The Greddy will help a bit with cooling compared to stock but to me it's mostly about controlling pressure drop.
Last edited by cib24; 06-15-17 at 09:29 AM.
#23
Thanks for that info. I think that makes a lot of sense: you have the benefit of cool ambient temps and better '99 airflow. And maybe slightly shorter stints too: I find that intake temps go up during the session so they're at their highest 15-25min in.
My setup is fine in the low 70sF, but in the mid Atlantic US that's only the case in early spring or late fall. Ambient temps make a huge, huge difference.
I think the Greddy can only help, of course. Let us know how it goes.
My setup is fine in the low 70sF, but in the mid Atlantic US that's only the case in early spring or late fall. Ambient temps make a huge, huge difference.
I think the Greddy can only help, of course.
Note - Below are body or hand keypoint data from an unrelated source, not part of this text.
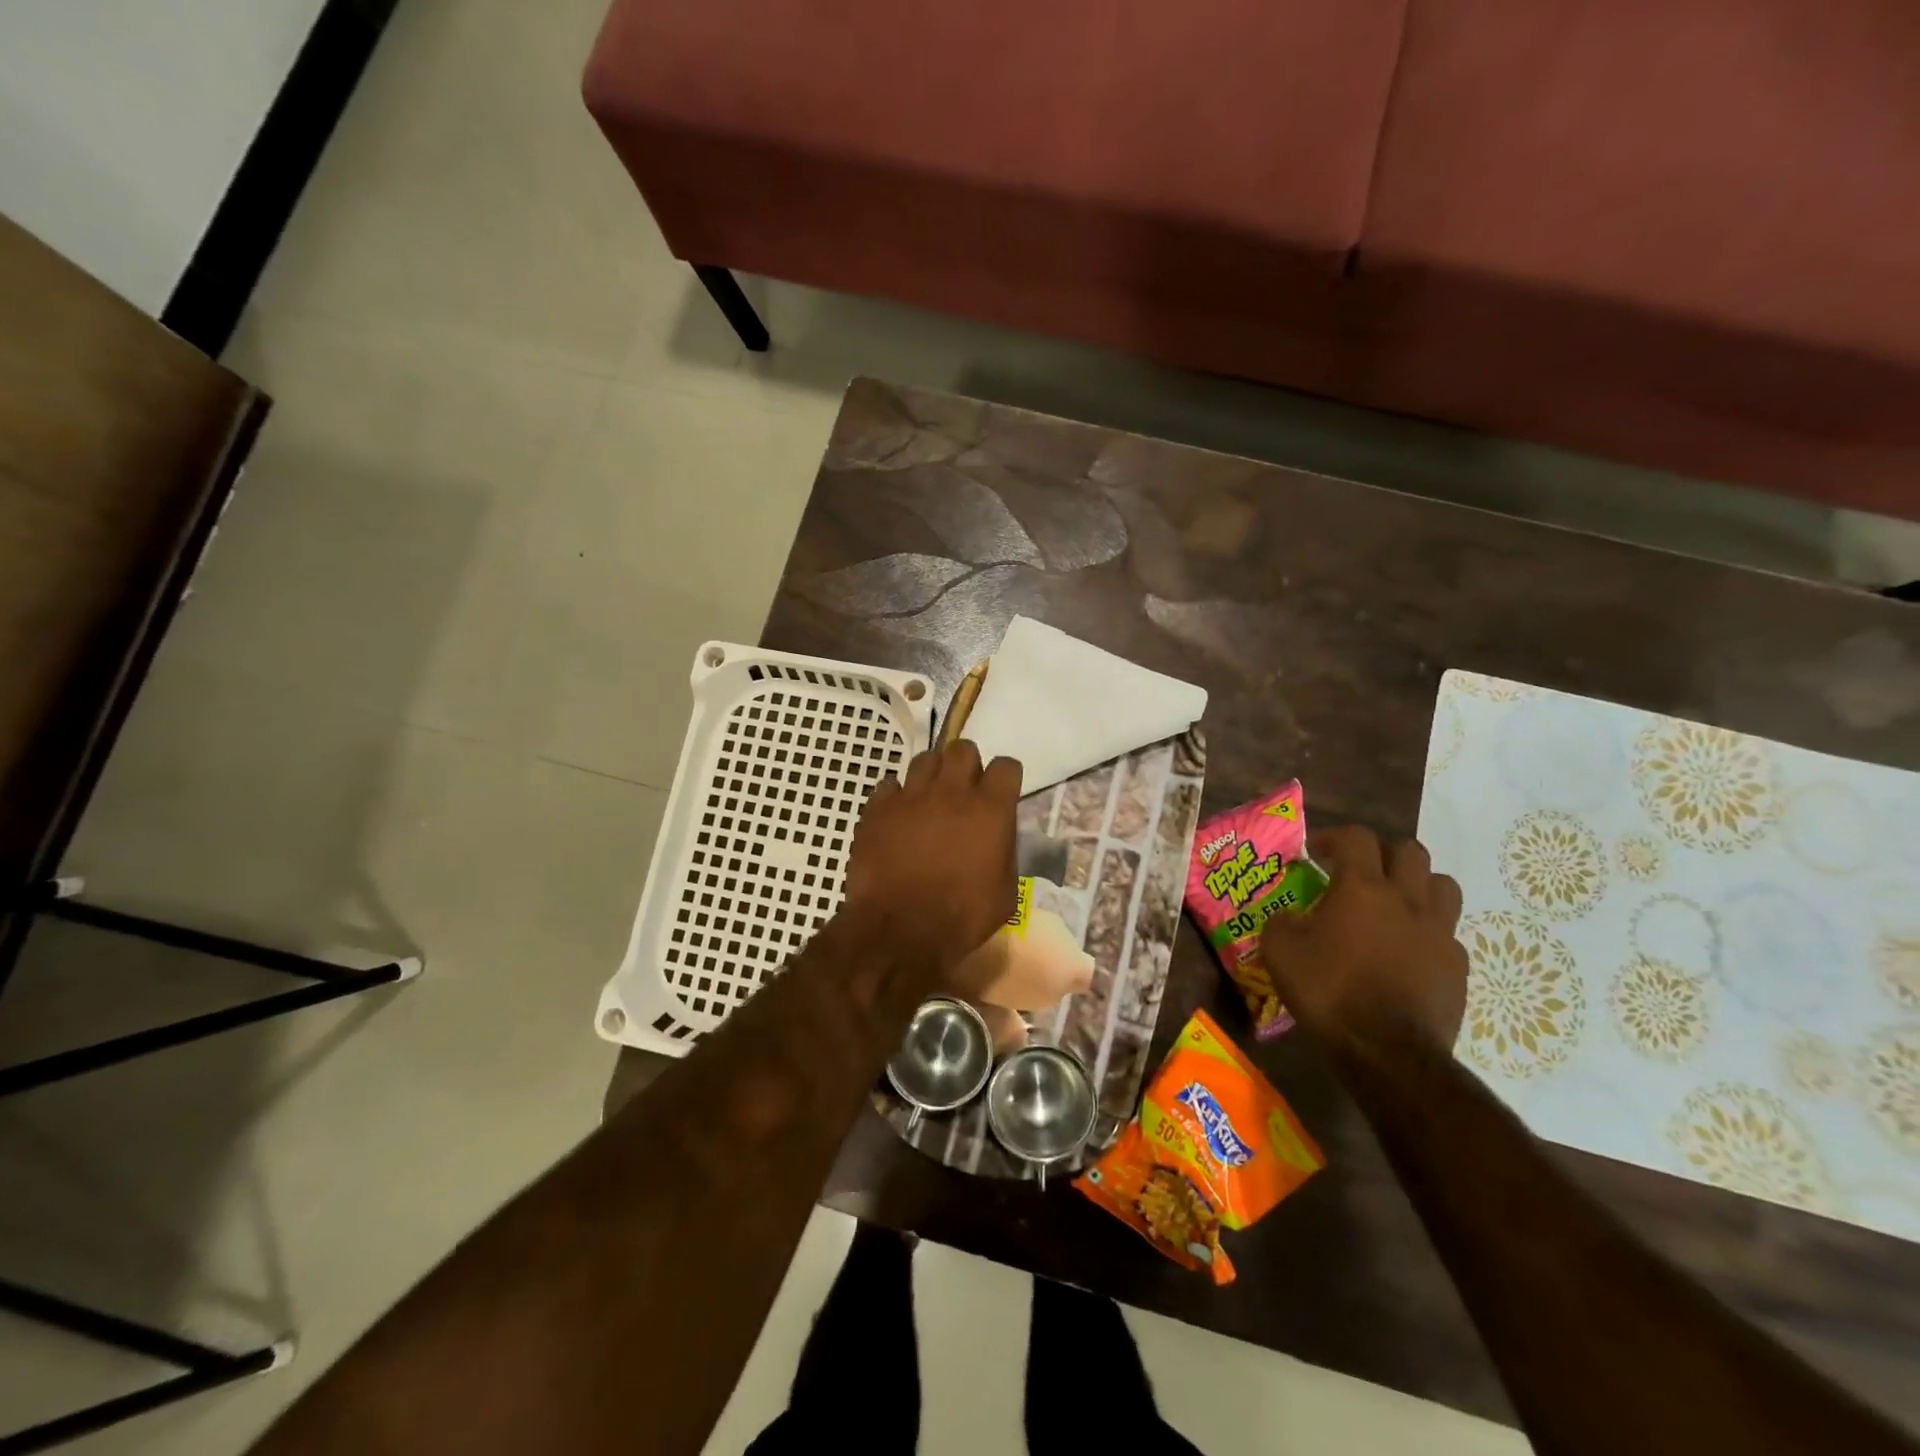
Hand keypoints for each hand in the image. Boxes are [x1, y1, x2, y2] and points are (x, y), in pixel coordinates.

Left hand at [842, 741, 1021, 975]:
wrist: (900, 932)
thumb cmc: (961, 917)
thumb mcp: (1005, 892)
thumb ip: (1004, 853)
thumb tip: (997, 837)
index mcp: (990, 810)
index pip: (1006, 766)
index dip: (1005, 777)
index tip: (1001, 792)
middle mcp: (951, 792)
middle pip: (962, 749)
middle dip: (966, 765)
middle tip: (963, 790)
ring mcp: (911, 797)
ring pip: (924, 760)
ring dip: (932, 775)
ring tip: (929, 799)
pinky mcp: (877, 809)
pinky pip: (889, 786)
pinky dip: (896, 796)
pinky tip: (897, 816)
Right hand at [1259, 825, 1466, 1058]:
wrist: (1387, 1051)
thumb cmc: (1329, 991)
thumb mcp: (1280, 951)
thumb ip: (1282, 922)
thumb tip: (1290, 917)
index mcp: (1363, 888)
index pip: (1357, 837)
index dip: (1334, 837)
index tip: (1316, 853)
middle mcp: (1407, 899)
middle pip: (1409, 851)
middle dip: (1382, 854)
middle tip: (1359, 873)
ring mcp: (1439, 932)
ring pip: (1442, 885)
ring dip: (1417, 885)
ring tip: (1394, 903)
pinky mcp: (1458, 965)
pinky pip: (1447, 932)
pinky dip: (1428, 931)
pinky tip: (1408, 951)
Let us know how it goes.
#24
It Just Feels Right
iTrader: (11)
Could be wrong, but i don't believe water helps too much with IAT. It does help detonation though by increasing the effective fuel octane. Methanol on the other hand does reduce IATs. Since detonation is the danger and is caused by heat (of which IATs are a prime culpret), a mix of water and methanol is a little of the best of both worlds, increasing octane and reducing IATs. (especially if the intercooler is less than optimal)
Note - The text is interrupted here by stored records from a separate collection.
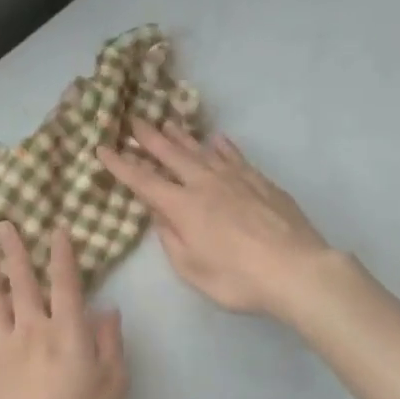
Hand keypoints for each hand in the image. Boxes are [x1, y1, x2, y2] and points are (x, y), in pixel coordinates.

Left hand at [0, 222, 127, 398]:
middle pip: (23, 280)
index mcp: (68, 331)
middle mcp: (35, 327)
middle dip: (15, 250)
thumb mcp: (112, 389)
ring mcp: (6, 342)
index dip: (62, 254)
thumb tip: (107, 309)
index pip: (66, 282)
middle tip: (4, 224)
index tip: (56, 229)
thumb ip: (110, 345)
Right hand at [98, 122, 335, 320]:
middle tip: (133, 120)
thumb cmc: (238, 278)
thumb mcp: (192, 268)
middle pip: (171, 155)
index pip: (143, 181)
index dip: (120, 165)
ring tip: (168, 124)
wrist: (296, 268)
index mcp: (183, 206)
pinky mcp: (260, 181)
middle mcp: (205, 184)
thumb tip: (158, 211)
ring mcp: (235, 178)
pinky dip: (223, 147)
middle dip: (149, 138)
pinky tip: (217, 140)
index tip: (102, 149)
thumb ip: (171, 237)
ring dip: (182, 137)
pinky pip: (235, 157)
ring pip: (202, 150)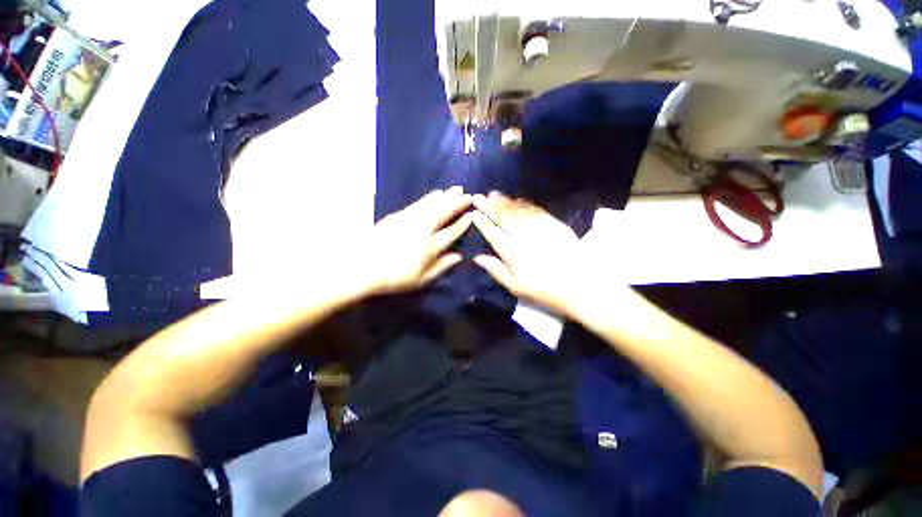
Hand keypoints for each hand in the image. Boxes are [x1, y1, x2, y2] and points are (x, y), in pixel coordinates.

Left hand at [363, 187, 471, 295]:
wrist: (362, 267)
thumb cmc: (394, 277)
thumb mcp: (421, 279)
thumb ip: (441, 267)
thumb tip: (459, 257)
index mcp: (430, 246)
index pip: (451, 232)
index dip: (462, 223)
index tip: (471, 215)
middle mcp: (423, 229)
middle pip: (443, 212)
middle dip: (457, 203)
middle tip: (468, 194)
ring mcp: (410, 220)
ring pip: (432, 204)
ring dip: (446, 196)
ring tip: (455, 189)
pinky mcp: (398, 215)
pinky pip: (419, 203)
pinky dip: (430, 197)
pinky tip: (435, 193)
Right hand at [471, 192, 582, 315]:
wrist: (580, 285)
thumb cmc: (544, 290)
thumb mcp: (515, 287)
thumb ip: (495, 270)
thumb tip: (477, 258)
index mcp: (512, 253)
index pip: (493, 234)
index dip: (482, 223)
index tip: (474, 213)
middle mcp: (523, 237)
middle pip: (503, 218)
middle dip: (489, 206)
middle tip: (478, 197)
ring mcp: (539, 228)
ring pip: (518, 211)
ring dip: (504, 201)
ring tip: (493, 194)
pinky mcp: (554, 224)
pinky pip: (535, 210)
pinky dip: (524, 203)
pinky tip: (517, 199)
I believe there are some old threads on replacing the intercooler with pure methanol injection. It's not really practical, but it was an interesting experiment.
I believe there are some old threads on replacing the intercooler with pure methanol injection. It's not really practical, but it was an interesting experiment.
#25
Senior Member
Thread Starter
Well, you're wrong about water not cooling IATs. I've seen it take 15-20 C off my temps when on. Also, just think about the chemistry behind it. Ambient water being injected into a hotter intake tract. The water absorbs the heat in the air and cools the air going into the intake. Methanol does this better but I'm not interested in that because I would then have to tune for it. Injecting 250cc/min like I am isn't enough to affect the air fuel mix at all. It merely cools the intake charge and thus the ECU sees a cooler air charge and injects more fuel and does not retard timing or boost pressure. Keeping the engine operating in the optimal range for power and reliability.